We do not recommend using the above time matching for the 2D maps. The reason is that in a simulation, particles will move with time, so particles that are in a given map at a given time may move to another map at a different time. While this is not a problem for the 3D grids, it may be a challenge for the 2D maps.

We note that the above three matchings can be combined. For instance, in the N-body to hydro application we want to find the mapping between the total matter from an N-body simulation and a given field from a (magneto-)hydrodynamic simulation. In this case, the grids number 714 of the files Grids_T_SIMBA_LH_256_z=0.0.npy and Grids_Mtot_Nbody_SIMBA_LH_256_z=0.0.npy represent the same region at redshift 0, the first grid will contain the gas temperature from the hydrodynamic simulation while the second is the total matter field from the equivalent N-body simulation.

Storage

Each pixel of a 2D map and each voxel of a 3D grid is stored as a float, i.e. it occupies 4 bytes.
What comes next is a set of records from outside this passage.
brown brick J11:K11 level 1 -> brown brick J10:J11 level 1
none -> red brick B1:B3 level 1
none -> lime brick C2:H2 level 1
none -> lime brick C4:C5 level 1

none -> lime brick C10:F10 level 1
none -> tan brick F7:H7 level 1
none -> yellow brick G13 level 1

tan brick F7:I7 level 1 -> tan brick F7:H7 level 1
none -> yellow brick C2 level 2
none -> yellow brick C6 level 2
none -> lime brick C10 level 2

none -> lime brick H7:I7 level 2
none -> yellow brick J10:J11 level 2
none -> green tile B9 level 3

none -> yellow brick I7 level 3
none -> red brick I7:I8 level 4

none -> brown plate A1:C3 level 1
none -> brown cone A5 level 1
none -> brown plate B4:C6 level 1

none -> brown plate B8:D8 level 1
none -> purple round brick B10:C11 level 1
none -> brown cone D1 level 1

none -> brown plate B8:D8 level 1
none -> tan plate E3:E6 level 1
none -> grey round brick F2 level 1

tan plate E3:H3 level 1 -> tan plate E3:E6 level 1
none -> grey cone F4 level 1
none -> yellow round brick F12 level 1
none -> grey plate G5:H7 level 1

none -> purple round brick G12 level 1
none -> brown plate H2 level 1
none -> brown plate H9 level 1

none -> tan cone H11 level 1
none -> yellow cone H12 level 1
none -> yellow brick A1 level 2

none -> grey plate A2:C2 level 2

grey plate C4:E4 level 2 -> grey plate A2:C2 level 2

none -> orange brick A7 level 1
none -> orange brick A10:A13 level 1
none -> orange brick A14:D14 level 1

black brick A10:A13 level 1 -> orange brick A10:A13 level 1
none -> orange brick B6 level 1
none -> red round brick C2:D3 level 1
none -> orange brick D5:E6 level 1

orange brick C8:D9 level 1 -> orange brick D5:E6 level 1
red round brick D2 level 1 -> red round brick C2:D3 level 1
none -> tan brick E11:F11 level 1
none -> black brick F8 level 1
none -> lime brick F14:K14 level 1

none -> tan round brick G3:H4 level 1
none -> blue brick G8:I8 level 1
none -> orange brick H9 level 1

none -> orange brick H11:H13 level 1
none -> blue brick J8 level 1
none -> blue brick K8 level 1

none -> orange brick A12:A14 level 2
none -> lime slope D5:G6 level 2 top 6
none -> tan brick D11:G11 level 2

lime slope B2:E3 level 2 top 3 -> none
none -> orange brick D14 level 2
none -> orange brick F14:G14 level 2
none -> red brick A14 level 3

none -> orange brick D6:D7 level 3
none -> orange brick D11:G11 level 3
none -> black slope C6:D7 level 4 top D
A single 2D map that has \(256^2\) pixels will take \(256^2\times4=0.25\) Mb. CMD is organized into files that contain different number of maps. For instance, the files of the LH set contain 15,000 maps per field. Each of those files would thus require 3.75 Gb. If you want to download all the maps of the IllustrisTNG LH set (13 different fields) you would need ~50 Gb.

A single 3D grid with \(N^3\) voxels will take \(N^3\times4\) bytes, i.e. 8 Mb for \(N=128\), 64 Mb for \(N=256\), or 512 Mb for \(N=512\). CMD is organized into files that contain different numbers of 3D grids. For instance, the files of the LH sets contain 1,000 grids. Each of those LH files will occupy 7.8 Gb (\(N=128\)), 62.5 Gb (\(N=256\)), and 500 Gb (\(N=512\)). If you want to download all 12 grids of the LH set for SIMBA at \(N=512\) it will require ~6 Tb.